*EXERCISE AIM*:
Count how many lines in the entries below hold "Cumhurbaşkanı". Only the number belongs in the answer.

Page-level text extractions
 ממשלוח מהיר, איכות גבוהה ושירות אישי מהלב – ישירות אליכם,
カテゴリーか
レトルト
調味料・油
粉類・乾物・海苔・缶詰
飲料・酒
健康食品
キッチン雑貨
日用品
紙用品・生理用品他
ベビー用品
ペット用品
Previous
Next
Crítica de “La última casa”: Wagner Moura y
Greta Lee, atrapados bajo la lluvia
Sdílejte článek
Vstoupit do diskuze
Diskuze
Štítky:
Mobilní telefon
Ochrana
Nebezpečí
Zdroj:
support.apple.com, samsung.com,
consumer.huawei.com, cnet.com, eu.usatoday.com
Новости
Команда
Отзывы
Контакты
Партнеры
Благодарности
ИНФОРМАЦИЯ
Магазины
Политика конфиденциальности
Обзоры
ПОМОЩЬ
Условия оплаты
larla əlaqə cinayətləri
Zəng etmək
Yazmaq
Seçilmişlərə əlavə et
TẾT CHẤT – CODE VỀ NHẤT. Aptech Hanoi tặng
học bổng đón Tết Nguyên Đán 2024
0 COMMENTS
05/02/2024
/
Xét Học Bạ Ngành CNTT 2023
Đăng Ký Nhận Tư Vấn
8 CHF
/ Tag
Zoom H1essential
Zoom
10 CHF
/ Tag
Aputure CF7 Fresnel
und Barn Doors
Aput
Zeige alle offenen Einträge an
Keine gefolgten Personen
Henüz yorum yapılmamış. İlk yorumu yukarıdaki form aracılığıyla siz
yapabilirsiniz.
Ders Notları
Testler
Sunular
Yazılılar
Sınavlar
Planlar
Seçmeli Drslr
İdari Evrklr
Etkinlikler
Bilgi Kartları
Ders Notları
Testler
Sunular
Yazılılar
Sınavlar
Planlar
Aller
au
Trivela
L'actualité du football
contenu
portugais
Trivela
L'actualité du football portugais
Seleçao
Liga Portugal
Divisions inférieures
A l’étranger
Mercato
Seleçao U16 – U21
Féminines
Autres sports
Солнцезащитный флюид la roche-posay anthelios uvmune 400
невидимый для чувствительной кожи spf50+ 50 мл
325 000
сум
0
--
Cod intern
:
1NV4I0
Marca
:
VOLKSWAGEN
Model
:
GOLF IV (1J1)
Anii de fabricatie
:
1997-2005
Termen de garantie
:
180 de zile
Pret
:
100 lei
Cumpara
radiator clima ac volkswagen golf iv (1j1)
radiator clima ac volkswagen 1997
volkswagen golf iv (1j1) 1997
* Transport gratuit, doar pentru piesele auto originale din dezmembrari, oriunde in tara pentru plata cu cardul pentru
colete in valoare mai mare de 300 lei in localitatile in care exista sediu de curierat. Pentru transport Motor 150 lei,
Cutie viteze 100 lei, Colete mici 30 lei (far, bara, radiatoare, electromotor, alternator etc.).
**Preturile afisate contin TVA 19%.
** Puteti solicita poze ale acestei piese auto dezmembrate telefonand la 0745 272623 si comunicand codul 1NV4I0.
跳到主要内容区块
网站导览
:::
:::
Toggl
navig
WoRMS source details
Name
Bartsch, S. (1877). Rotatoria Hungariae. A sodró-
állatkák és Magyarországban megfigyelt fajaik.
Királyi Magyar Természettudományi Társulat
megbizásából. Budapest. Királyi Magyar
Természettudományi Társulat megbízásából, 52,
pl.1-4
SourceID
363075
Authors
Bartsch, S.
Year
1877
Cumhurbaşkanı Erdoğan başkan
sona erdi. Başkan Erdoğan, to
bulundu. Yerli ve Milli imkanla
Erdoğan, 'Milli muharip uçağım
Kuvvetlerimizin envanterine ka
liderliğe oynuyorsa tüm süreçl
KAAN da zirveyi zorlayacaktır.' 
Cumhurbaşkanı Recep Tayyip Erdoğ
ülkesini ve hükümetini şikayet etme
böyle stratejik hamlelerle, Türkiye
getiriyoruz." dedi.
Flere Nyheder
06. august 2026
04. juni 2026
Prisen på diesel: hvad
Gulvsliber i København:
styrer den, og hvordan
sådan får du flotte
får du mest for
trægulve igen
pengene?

*PROBLEM SOLUTION*:
2